平日、いつもならとっくに起きている時間だ。
今日も大学はある。起きなければ。
透さんは料理をしない。
これまでキッチンのある環境で暮らしていないからそれはそうだ。
食事をどうしていたのかと聞けばスーパーで適当におにぎりとかパンとか…と言っていて
栄養面で不安を覚え、なるべくバランスのいい食事を作るよう心掛けていたかいもあり、
最近は心配なほど細かった体が少し柔らかくなってきていた。
それを見て私が育てました!とまた気持ち悪がられそうなことを思う。
口にしなければいいのだ。伝わらなければないのと同じだから。
…ああ、それで、なんだっけ。そう、朝ごはんを、彼のために作らなければ。

真綿で喉を絞められるようなじわじわとした苦しみが続いている。
日が経つほどにどころではなく、時間を経ることにひどくなっている。


コンコンと控えめにドアがノックされた。
ローズマリーの強い匂いがする。
俺たちの部屋にはそれぞれ鍵がついていて、
最近は自室に籠るときは必ず内側から施錠するようにしていた。
だからもしノブをひねられたとしてもこの部屋に彼は入れない。


「いつき、起きてるか? 今日大学あるんじゃねぇの。遅刻するぞ」


もぞりとスマホを見ると、あと30分で家を出る時間だ。
今支度をすれば通常通りに家を出られるだろう。


「いつき」
「…ちょっと、具合悪くて。クーラーで風邪ひいたかも。
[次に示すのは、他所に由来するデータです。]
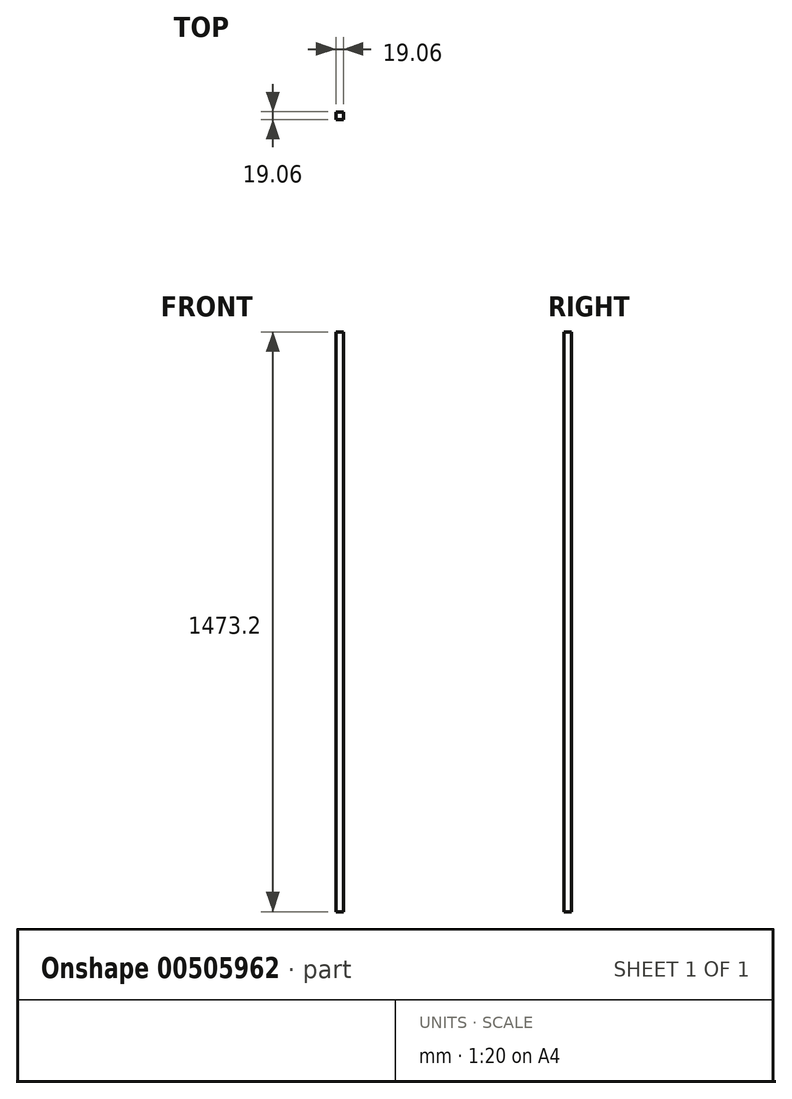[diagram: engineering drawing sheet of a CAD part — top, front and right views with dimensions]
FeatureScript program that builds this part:
annotation { "Feature Type Name" : "Feature", "Feature Type Description" : "" }
export const myFeature = defineFeature(function(context is Context, id is Id, definition is map)
    precondition{}
    {
        {
            var Q0;
            Q0=qCreatedBy(makeId("Top.planeOp"),FACE);
            var sketch = newSketch(context, id + "F0", { "sketchPlane" : qUnion([Q0])});
            skLineSegment(sketch, "E0.bottom", {"start": v(-9.53, 9.53) * mm, "end": v(9.53, 9.53) * mm});
            skLineSegment(sketch, "E0.top", {"start": v(-9.53, -9.53) * mm, "end": v(9.52, -9.53) * mm});
            skLineSegment(sketch, "E0.left", {"start": v(-9.53, 9.53) * mm, "end": v(-9.53, -9.53) * mm});
            skLineSegment(sketch, "E0.right", {"start": v(9.53, 9.53) * mm, "end": v(9.52, -9.53) * mm});
            skPoint(sketch, "E0.middle", {"position": v(0, 0) * mm});
            skSolve(sketch);
        }
        {
            var Q0;
            Q0=qSketchRegion(id+"F0",true);
            extrude(context, id + "F1", {"entities" : qUnion([Q0]), "depth" : 1473.2 * mm});
        }
    });
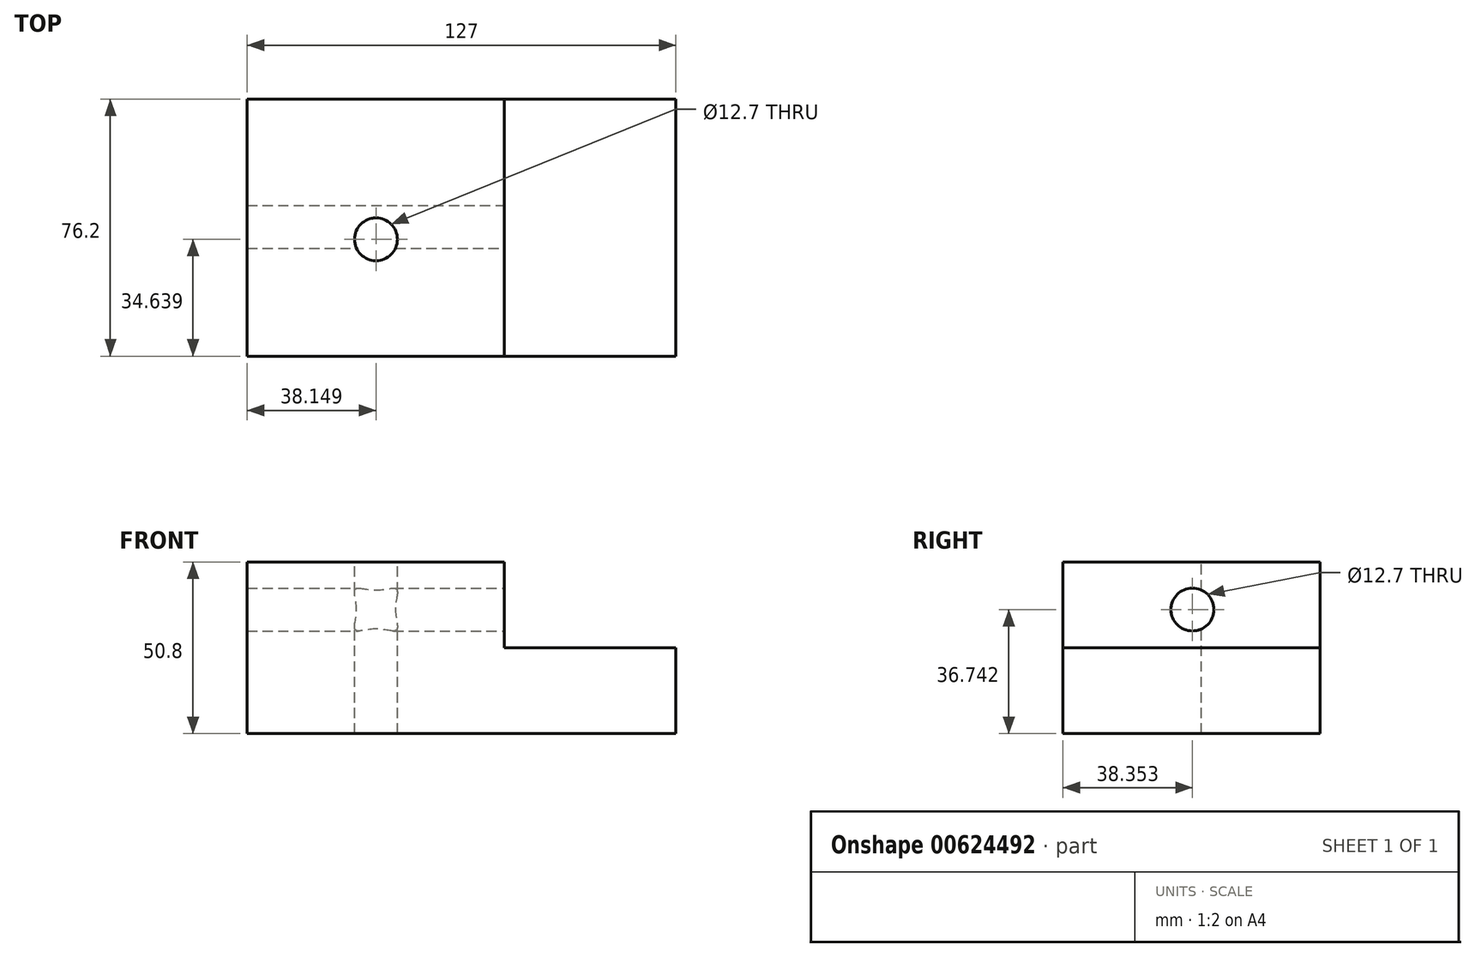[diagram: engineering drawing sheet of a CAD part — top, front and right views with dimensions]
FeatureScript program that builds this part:
annotation { "Feature Type Name" : "Feature", "Feature Type Description" : "" }
export const myFeature = defineFeature(function(context is Context, id is Id, definition is map)
    precondition{}
    {
        {
            var Q0;
            Q0=qCreatedBy(makeId("Front.planeOp"),FACE);
            var sketch = newSketch(context, id + "F0", { "sketchPlane" : qUnion([Q0])});
            skLineSegment(sketch, "E0.bottom", {"start": v(0, 0) * mm, "end": v(127, 0) * mm});
            skLineSegment(sketch, "E0.top", {"start": v(0, 50.8) * mm, "end": v(127, 50.8) * mm});
            skLineSegment(sketch, "E0.left", {"start": v(0, 0) * mm, "end": v(0, 50.8) * mm});
            skLineSegment(sketch, "E0.right", {"start": v(127, 0) * mm, "end": v(127, 50.8) * mm});
            skLineSegment(sketch, "E1.bottom", {"start": v(76.2, 50.8) * mm, "end": v(127, 50.8) * mm});
            skLineSegment(sketch, "E1.top", {"start": v(76.2, 25.4) * mm, "end": v(127, 25.4) * mm});
            skLineSegment(sketch, "E1.left", {"start": v(76.2, 50.8) * mm, "end": v(76.2, 25.4) * mm});
            skLineSegment(sketch, "E1.right", {"start": v(127, 50.8) * mm, "end": v(127, 25.4) * mm});
            skSolve(sketch);
        }
        {
            var Q0;
            Q0=makeQuery(id+"F0.imprint","IMPRINT",FACE,{"disambiguationData":[TD([[makeQuery(id+"F0.imprint","IMPRINT",EDGE,{"derivedFrom":sQuery(id+"F0.wireOp",EDGE,"E0.bottom")}),1.0]])]});
            extrude(context, id + "F1", {"entities" : qUnion([Q0]), "depth" : 76.2 * mm, "offsetDistance" : 25.4 * mm});
        }
        {
            var Q0;
            Q0=makeQuery(id+"F1.opExtrude","SWEPT_FACE",FACE,{"disambiguationData":[OSD([sQuery(id+"F0.wireOp",EDGE,"E0.top")])]});
            var sketch = newSketch(context, id + "F2", { "sketchPlane" : qUnion([Q0])});
            skCircle(sketch, "E2", {"center": v(38.15, -41.56) * mm, "radius": 15.37 * mm});
            skSolve(sketch);
        }
        {
            var Q0;
            Q0=sQuery(id+"F2.wireOp",VERTEX,"E2.center");
            var Q1;
            Q1=makeQuery(id+"F1.opExtrude","SWEPT_BODY",BODY,{"disambiguationData":[OSD([sQuery(id+"F0.wireOp",EDGE,"E0.bottom"),sQuery(id+"F0.wireOp",EDGE,"E0.top"),sQuery(id+"F0.wireOp",EDGE,"E0.left"),sQuery(id+"F0.wireOp",EDGE,"E0.right"),sQuery(id+"F0.wireOp",EDGE,"E1.top"),sQuery(id+"F0.wireOp",EDGE,"E1.left")])]});
            hole(context, id + "F3", {"style" : HoleStyle.SIMPLE, "endStyle" : HoleEndStyle.THROUGH, "holeDiameter" : 12.7 * mm, "majorDiameter" : 6.35 * mm, "isTappedThrough" : true, "tappedDepth" : 12.7 * mm, "tapClearance" : 3, "locations" : qUnion([Q0]), "scope" : qUnion([Q1])});
        }
        {
            var Q0;
            Q0=makeQuery(id+"F1.opExtrude","SWEPT_FACE",FACE,{"disambiguationData":[OSD([sQuery(id+"F0.wireOp",EDGE,"E1.left")])]});
            var sketch = newSketch(context, id + "F4", { "sketchPlane" : qUnion([Q0])});
            skCircle(sketch, "E3", {"center": v(-37.85, 36.74) * mm, "radius": 7.96 * mm});
            skSolve(sketch);
        }
        {
            var Q0;
            Q0=sQuery(id+"F4.wireOp",VERTEX,"E3.center");
            var Q1;
            Q1=makeQuery(id+"F1.opExtrude","SWEPT_BODY",BODY,{"disambiguationData":[OSD([sQuery(id+"F0.wireOp",EDGE,"E0.bottom"),sQuery(id+"F0.wireOp",EDGE,"E0.top"),sQuery(id+"F0.wireOp",EDGE,"E0.left"),sQuery(id+"F0.wireOp",EDGE,"E0.right"),sQuery(id+"F0.wireOp",EDGE,"E1.top"),sQuery(id+"F0.wireOp",EDGE,"E1.left")])]});
            hole(context, id + "F5", {"style" : HoleStyle.SIMPLE, "endStyle" : HoleEndStyle.THROUGH, "holeDiameter" : 12.7 * mm, "majorDiameter" : 6.35 * mm, "isTappedThrough" : true, "tappedDepth" : 12.7 * mm, "tapClearance" : 3, "locations" : qUnion([Q0]), "scope" : qUnion([Q1])});
        }
    });
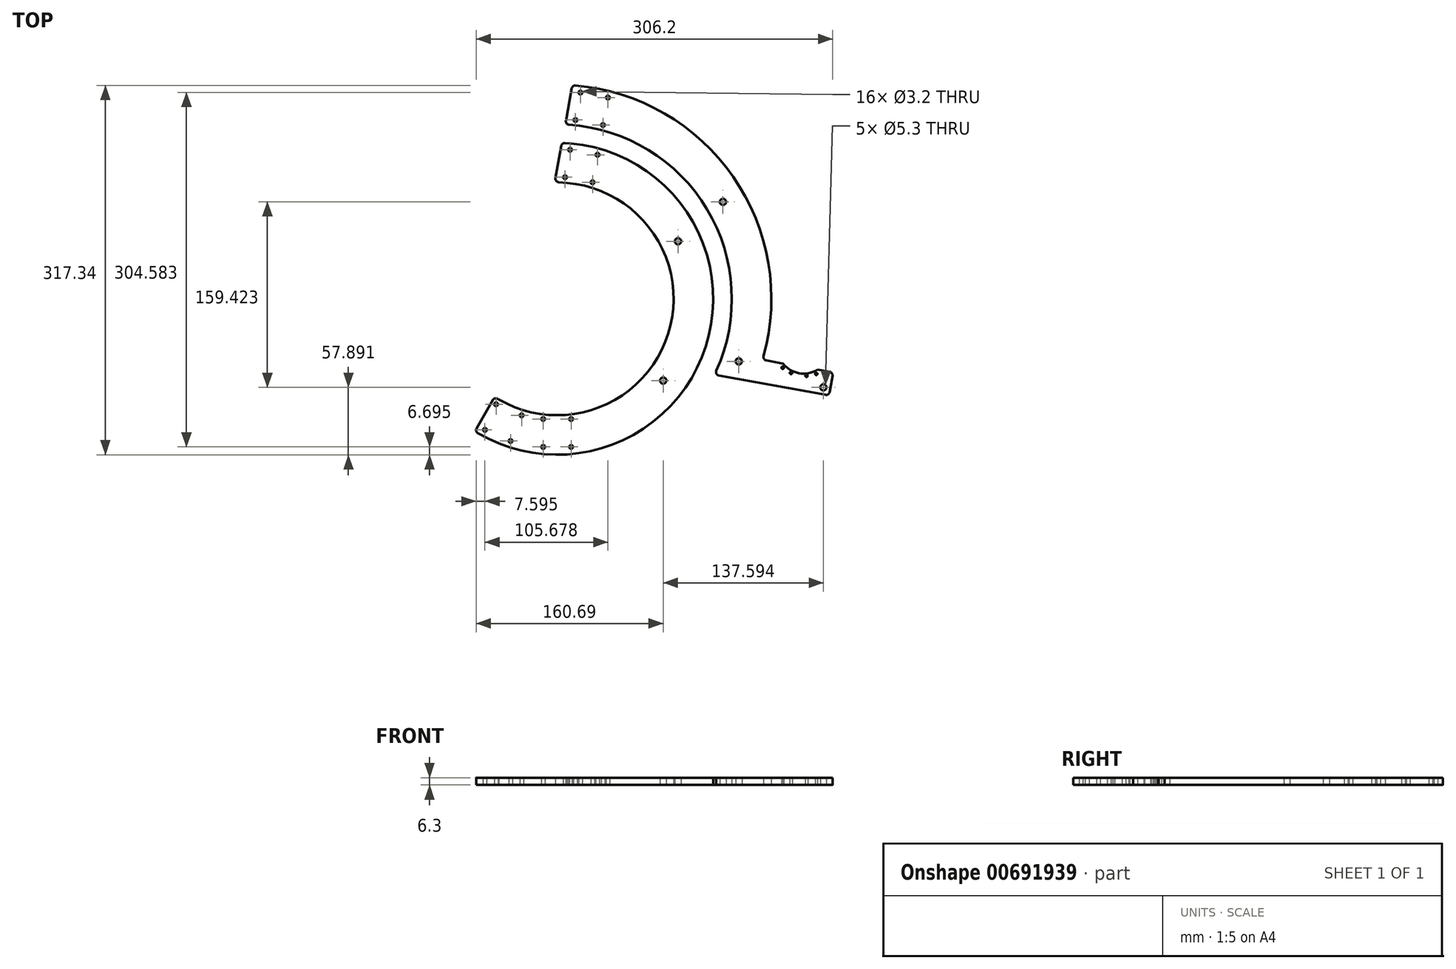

今日は寝てるよ。
 ありがとう、透さん」


声は震えていないだろうか。
変に帯びた熱を見抜かれていないだろうか。
酸素の足りない頭で考えるが、透さんは気にした様子もなく、
そうかゆっくり休めよと言ってさらりとそこから離れたようだった。
足音が遠ざかるのがわかった。
熱い息を吐いて、俺は枕元にあったペットボトルと抑制剤をたぐりよせる。

だめかも、と思った。

このままだと、俺は壊れる。
俺が壊れるだけならまだしも酷い手の出し方をしてしまうかもしれない。
なんとかして、彼に出て行ってもらおうと思った。
気が引けるけど、うちの親に相談したら人づてにいい物件を紹介してもらえると思う。
それでなんとか…。

透さんが仕事に行く。玄関のドアの閉まる音。
以前はこの音が酷く気持ちを落ち込ませたものだったが、
今はああこれで手を出さずに済むと思う安心材料になっていた。
人の心は変わるというものだが異常な急展開だと思った。
俺は自室の鍵を開けて、リビングへと続く廊下をぺたぺたと歩いた。
熱い。冷たいものが飲みたい。

ふと、それに気づいて足を止める。
炊飯器が動いてる。おかゆモードで。
ダイニングテーブルの上には俺の茶碗と箸としゃもじが置いてあって、
俺はそれを見てへなへなと足の力が抜けた。


──早く、手放そう。俺なんかの傍にいていいわけがない。


あの人が独りで生きて、或いはだれかほかのαと番になって幸せになるかはわからないが、
少なくとも俺と一緒にいるよりはいい。

目頭が熱くなる。鼻の奥がつんとする。
俺は自室に戻ってスマホを手に取り、父親に電話をした。
Ωが住めるアパートはないかと聞くために。